We now solve the calibration problem by minimizing the reprojection error using an optimization routine. We will use `scipy.optimize.least_squares` to recover the quaternion and translation vector.

In [None]:
# TODO: Provide an initial guess for the calibration parameters (perturb the ground truth).
q_initial = # YOUR CODE HERE
t_initial = # YOUR CODE HERE
params_initial = np.hstack((q_initial, t_initial))

# Run the optimization
result = least_squares(reprojection_error, params_initial, args=(P_world, pts_image, K_example))

params_est = result.x
q_est = normalize_quaternion(params_est[:4])
t_est = params_est[4:]
print("Estimated quaternion:", q_est)
print("Estimated translation:", t_est)

# Compare with ground truth
print("Ground truth quaternion:", q_true)
print("Ground truth translation:", t_true)

### Results and Visualization

After the optimization, we can visualize how well the estimated parameters reproject the 3D points compared to the noisy observations.
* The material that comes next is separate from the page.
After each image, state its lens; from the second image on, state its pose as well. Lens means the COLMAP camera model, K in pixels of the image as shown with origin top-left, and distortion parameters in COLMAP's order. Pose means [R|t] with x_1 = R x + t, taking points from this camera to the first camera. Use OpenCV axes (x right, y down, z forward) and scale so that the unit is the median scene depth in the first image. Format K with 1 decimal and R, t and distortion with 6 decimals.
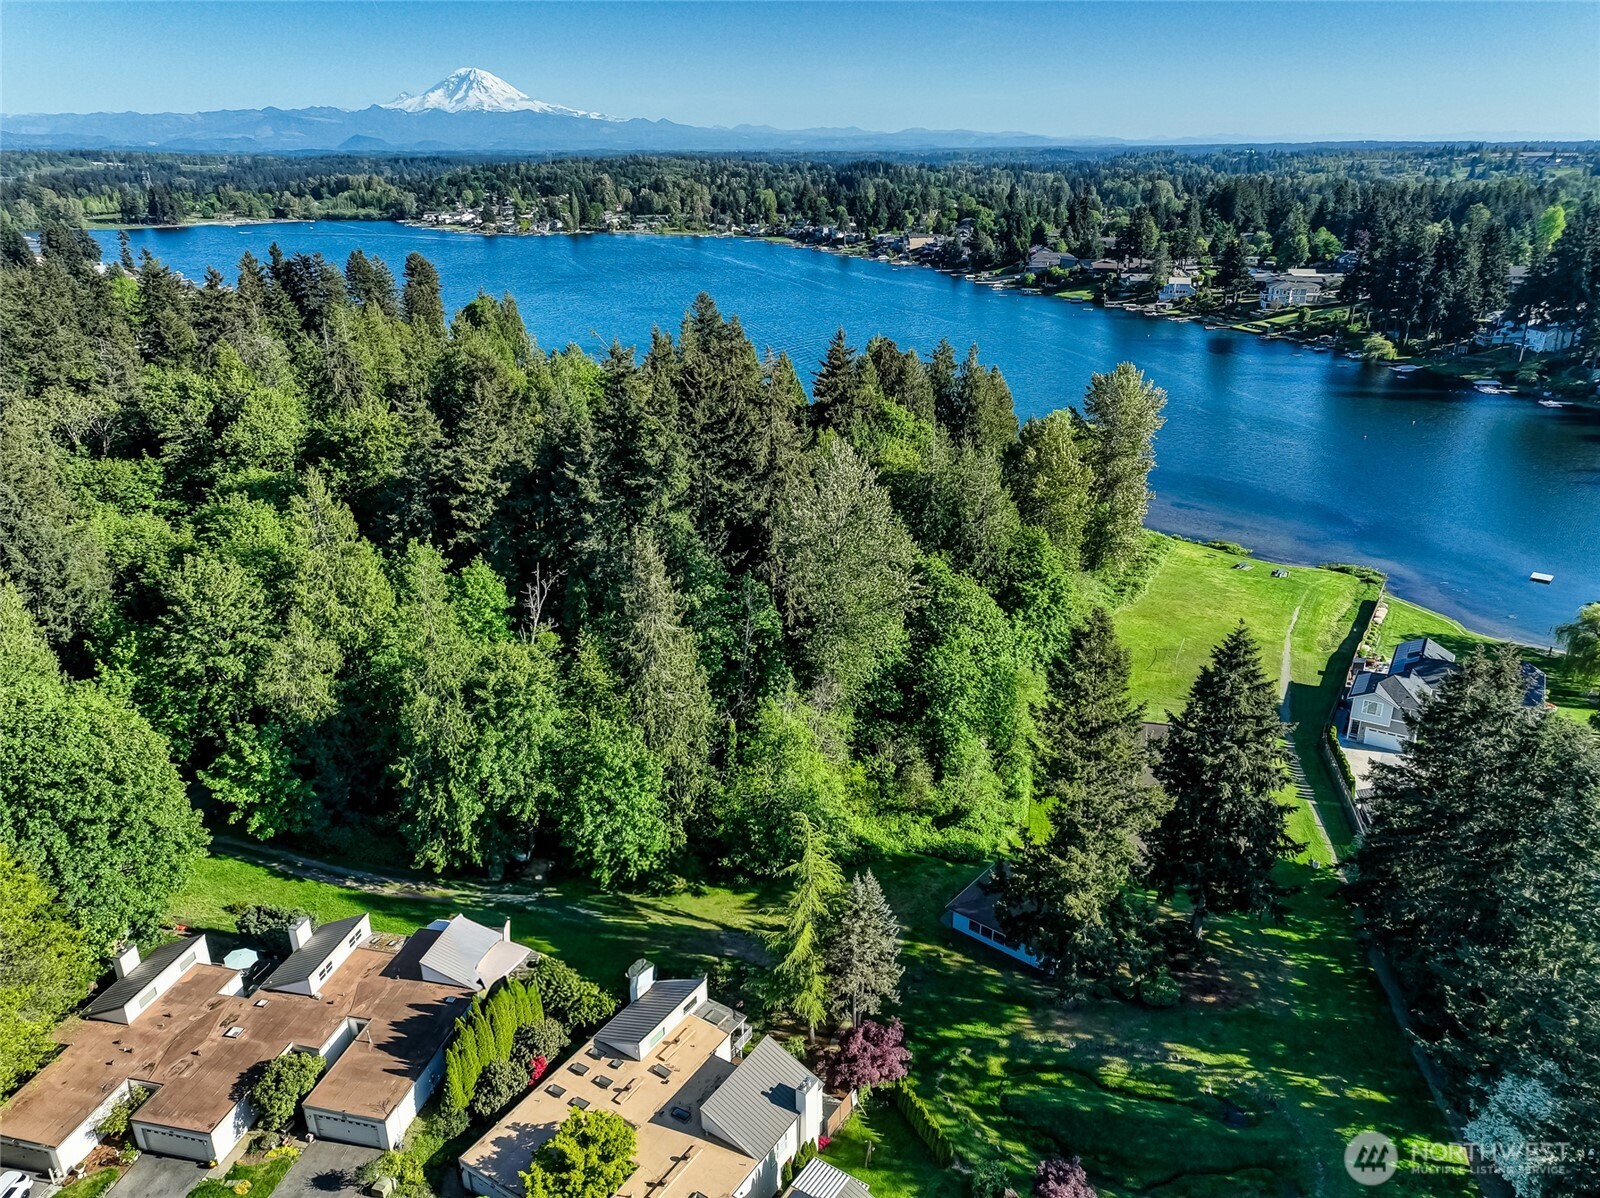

A good calibration will show a low reprojection error and a close match between the estimated and ground truth parameters.

In [None]:
# Compute reprojected points using the estimated parameters
pts_proj_est = project_points(P_world, q_est, t_est, K_example)

plt.figure(figsize=(6,6))
plt.scatter(pts_image[:,0], pts_image[:,1], c='blue', marker='x', label='Observed Points')
plt.scatter(pts_proj_est[:,0], pts_proj_est[:,1], c='red', marker='o', facecolors='none', label='Reprojected Points')
plt.title("Reprojection Comparison")
plt.xlabel("u (pixels)")
plt.ylabel("v (pixels)")
plt.legend()
plt.gca().invert_yaxis()
plt.show()

# Compute final reprojection error
final_error = np.linalg.norm(reprojection_error(params_est, P_world, pts_image, K_example))
print("Final reprojection error:", final_error)

### Conclusion

In this tutorial, we demonstrated a simple calibration procedure that uses quaternions to represent the rotation in a camera model. We:
- Reviewed the necessary quaternion math.
- Formulated the camera projection model.
- Generated synthetic calibration data.
- Defined and minimized a reprojection error cost function.
- Compared the estimated calibration parameters with the ground truth.

This framework can be extended to real data, include optimization over intrinsic parameters, or incorporate additional constraints. Experiment further to handle more complex calibration scenarios and noise models.